Ejection Fraction

What ejection fraction stands for is the amount of blood which enters the heart that is actually pumped out. So if 100cc's of blood enters the heart, and 55 cc's are pumped out, your ejection fraction would be 55%.

What is considered abnormal or low EF levels?

If the ejection fraction is under about 50%, then patients can start having heart failure. This means the heart is not pumping enough blood out of its chamber to fulfill the body's needs. And the blood can often times back up into the lungs and can fill the lungs with fluid.

Patients who have heart failure who have low ejection fractions will often times get short of breath, often times will have fluid building up in their legs, their legs will become swollen. And if you have a weak heart, the heart also becomes subject to rhythm problems.

If it continues to drop, it needs to be treated, otherwise those patients, many of them, will die suddenly.

How do you measure an Ejection Fraction?

Ejection fraction can be measured by a number of techniques.

One technique is with a cardiac ultrasound called an echocardiogram where you simply put a transducer on the chest and you can look, basically utilizing ultrasound images like when they look at a woman who's pregnant and look at the baby in the womb. You can look at the heart beat and you can measure the ejection fraction visually utilizing computer algorithms and see what percentage of blood is pumped out with every heart beat. Other ways include stress testing, cardiolite scans, cardiolite stress test will often times be utilized for ejection fraction.

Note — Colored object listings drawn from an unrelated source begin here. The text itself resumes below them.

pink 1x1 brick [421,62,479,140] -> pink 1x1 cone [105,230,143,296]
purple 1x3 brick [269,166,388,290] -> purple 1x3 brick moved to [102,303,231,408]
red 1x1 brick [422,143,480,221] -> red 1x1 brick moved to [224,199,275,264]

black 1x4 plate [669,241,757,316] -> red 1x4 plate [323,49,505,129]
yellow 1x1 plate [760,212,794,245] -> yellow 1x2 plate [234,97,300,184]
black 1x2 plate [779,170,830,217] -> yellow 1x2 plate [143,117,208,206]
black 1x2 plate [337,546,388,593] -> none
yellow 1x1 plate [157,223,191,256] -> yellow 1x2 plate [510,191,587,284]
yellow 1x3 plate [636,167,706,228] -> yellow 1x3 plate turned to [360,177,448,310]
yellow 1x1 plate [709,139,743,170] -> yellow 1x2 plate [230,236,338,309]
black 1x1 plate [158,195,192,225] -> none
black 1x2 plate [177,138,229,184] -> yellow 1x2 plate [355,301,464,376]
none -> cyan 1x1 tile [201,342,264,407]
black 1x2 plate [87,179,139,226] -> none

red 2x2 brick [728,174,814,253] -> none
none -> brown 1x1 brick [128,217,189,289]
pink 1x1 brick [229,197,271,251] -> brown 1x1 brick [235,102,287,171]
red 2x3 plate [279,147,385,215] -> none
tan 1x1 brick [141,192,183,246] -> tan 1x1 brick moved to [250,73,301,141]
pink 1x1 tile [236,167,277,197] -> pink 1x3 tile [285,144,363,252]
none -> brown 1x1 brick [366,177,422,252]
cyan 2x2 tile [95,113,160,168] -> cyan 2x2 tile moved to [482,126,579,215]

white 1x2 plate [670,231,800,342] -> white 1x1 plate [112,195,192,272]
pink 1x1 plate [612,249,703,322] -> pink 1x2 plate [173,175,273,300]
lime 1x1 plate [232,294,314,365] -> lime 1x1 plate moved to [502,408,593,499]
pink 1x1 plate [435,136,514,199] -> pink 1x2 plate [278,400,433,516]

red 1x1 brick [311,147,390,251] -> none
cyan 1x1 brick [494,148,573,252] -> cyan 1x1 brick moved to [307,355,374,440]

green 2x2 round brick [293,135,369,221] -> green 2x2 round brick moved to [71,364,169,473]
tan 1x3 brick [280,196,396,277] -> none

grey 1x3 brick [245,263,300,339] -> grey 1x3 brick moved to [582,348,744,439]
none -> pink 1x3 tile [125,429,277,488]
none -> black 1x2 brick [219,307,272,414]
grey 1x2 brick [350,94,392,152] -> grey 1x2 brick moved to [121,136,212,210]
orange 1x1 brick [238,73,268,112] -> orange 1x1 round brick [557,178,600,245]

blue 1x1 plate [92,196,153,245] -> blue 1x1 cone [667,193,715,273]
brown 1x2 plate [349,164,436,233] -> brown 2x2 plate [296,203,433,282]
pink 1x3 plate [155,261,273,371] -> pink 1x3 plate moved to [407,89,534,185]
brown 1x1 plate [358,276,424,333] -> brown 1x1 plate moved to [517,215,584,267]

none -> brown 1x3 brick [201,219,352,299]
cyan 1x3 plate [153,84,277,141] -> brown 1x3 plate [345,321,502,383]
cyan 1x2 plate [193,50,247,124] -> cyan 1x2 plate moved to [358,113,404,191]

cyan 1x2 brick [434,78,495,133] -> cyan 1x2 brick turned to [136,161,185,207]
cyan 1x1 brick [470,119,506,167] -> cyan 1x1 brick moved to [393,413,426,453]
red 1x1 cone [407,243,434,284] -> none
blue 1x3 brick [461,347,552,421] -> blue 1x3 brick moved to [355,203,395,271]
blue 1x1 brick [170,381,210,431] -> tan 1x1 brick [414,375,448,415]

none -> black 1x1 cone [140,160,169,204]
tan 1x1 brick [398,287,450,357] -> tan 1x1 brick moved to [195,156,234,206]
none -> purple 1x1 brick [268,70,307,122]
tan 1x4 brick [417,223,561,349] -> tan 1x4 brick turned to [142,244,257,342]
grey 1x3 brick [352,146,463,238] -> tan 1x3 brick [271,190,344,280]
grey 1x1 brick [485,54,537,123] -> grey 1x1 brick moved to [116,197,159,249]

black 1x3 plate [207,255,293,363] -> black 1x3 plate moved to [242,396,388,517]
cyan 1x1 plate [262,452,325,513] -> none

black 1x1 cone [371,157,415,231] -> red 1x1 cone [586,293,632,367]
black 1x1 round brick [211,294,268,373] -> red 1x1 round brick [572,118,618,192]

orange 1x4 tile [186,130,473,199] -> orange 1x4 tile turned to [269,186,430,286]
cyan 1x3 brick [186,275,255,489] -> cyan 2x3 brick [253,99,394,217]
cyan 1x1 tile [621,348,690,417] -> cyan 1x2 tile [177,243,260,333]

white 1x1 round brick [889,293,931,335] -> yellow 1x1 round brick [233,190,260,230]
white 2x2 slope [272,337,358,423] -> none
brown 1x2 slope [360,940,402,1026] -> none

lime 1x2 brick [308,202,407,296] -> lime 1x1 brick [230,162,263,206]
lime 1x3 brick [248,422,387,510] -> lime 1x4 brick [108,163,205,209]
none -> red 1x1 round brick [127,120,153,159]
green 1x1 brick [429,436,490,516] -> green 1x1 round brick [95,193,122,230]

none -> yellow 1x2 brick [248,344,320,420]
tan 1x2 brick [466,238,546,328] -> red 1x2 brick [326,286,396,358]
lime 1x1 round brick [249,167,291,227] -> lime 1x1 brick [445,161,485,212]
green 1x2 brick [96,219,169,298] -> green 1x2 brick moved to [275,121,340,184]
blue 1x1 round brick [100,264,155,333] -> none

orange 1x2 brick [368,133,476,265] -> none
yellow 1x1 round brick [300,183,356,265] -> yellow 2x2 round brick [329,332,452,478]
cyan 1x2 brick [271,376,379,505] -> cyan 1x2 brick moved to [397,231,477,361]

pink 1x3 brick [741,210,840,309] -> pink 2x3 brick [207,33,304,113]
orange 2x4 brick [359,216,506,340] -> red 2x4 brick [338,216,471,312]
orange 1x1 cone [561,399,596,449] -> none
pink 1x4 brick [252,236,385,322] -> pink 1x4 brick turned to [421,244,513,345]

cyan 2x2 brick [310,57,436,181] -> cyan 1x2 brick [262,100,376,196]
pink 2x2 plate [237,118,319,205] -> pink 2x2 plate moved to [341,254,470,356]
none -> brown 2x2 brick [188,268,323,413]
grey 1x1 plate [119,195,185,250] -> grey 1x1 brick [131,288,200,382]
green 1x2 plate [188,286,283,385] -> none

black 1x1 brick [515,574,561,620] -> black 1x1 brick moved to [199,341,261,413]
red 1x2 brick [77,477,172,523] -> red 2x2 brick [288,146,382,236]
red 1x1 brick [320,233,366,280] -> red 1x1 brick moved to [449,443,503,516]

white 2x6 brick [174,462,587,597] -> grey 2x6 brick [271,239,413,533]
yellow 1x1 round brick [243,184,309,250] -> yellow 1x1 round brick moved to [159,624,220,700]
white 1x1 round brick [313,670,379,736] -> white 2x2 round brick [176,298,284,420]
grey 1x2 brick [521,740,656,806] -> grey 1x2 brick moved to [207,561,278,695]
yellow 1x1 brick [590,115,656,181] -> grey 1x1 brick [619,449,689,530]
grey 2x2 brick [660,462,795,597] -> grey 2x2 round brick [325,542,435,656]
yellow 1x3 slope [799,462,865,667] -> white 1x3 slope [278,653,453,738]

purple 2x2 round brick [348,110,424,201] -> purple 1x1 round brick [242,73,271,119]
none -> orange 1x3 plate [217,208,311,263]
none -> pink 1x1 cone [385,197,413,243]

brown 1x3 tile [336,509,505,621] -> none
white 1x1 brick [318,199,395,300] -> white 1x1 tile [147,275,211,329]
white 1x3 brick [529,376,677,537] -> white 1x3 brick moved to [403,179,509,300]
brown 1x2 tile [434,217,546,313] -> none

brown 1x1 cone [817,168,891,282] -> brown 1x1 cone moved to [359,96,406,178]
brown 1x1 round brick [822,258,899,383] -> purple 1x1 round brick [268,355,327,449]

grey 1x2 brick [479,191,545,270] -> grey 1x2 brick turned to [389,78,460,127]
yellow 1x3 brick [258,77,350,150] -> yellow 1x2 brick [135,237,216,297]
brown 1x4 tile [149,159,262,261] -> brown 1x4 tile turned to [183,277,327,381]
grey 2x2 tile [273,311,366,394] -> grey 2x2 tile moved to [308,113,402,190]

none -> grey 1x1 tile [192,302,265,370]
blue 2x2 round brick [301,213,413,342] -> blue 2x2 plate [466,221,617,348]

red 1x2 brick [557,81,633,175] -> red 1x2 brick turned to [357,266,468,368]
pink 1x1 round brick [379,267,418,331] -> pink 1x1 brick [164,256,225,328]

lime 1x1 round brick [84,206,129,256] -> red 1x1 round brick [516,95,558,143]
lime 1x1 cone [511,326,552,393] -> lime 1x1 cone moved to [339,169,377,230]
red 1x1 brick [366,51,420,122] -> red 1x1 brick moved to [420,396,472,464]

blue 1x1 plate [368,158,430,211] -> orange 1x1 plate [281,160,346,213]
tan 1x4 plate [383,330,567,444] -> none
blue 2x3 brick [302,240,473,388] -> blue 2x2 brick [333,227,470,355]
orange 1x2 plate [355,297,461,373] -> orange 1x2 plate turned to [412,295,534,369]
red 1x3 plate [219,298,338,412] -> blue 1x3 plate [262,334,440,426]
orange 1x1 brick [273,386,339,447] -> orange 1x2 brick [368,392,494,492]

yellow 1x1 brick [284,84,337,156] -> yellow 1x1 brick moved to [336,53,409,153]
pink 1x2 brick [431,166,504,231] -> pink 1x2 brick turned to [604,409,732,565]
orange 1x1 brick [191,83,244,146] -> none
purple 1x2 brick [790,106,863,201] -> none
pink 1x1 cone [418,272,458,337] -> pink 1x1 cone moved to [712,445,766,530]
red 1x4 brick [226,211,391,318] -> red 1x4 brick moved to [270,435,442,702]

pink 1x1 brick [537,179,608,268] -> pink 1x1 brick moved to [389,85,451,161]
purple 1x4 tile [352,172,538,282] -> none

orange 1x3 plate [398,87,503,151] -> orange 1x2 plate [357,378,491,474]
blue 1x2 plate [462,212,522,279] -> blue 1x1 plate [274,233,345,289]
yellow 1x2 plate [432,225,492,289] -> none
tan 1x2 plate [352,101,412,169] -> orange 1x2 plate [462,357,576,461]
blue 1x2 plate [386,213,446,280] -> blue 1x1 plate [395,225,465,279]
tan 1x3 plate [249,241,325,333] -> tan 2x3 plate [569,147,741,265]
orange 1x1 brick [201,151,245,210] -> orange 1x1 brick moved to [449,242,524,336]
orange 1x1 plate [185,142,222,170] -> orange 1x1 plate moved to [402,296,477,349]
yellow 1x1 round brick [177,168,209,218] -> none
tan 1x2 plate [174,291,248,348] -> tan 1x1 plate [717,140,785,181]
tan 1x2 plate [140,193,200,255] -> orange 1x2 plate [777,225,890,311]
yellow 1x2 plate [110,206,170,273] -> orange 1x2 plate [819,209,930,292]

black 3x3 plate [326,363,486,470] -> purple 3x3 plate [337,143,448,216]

There's two other techniques: one is utilizing something called a ventriculogram where you put a catheter in the heart and you can actually measure how much x-ray dye gets pumped out of the heart by injecting x-ray dye inside the middle of the heart and see how much gets pumped out. The final way is a fancy x-ray called a muga scan which is a radiology test that measures ejection fraction.

Who should know their EF Number?

The ejection fraction test is an important one.

Basically, most patients who have had any type of heart disease should know their EF. I think it's just like your cholesterol or your blood pressure. If you've ever had any heart problems, one of the things you want to know is not only your blood pressure, not only your cholesterol, but also your ejection fraction.

If a patient is young and otherwise healthy, they probably don't need to have it very often because you have no reason to think its going to be impaired. So maybe every 5 or 10 years, patients should have a stress test.

If somebody has had a weakened heart, or if they have blocked arteries or if they have needed a stent, or if they've had a heart attack, or they've had open heart surgery, those patients may have ejection fraction which is 50% which is normal earlier and after they've had a big heart attack or major open heart surgery or procedure, may be 30%. Those patients you need to re-measure it and you probably want to measure it yearly in those patients.

What is a normal vs. abnormal EF?

The heart doesn't always pump out all the blood that enters it. Ordinarily, it pumps out about 50 or 60% of the blood that enters it at any given heart beat and leaves about 40% behind. That's normal ejection fraction: it should be 50 – 60%.

Patients who have had heart attacks or who have other injuries to the heart will often times have a lower ejection fraction. The heart doesn't work as powerfully. It becomes slow and boggy. It doesn't have the power to pump out all of the blood that fills it between heart beats. Ejection fraction can get as low as 10% and this causes a lot of problems: you end up with a heart that's dilated, that's doesn't pump a lot of blood out. Instead of running on a V8, some patients end up having a 6 cylinder engine or a V4 or a V2. And when they start taking cylinders out of the engine, the heart becomes weaker and weaker. You end up with a lot of problems including heart failure and sudden death.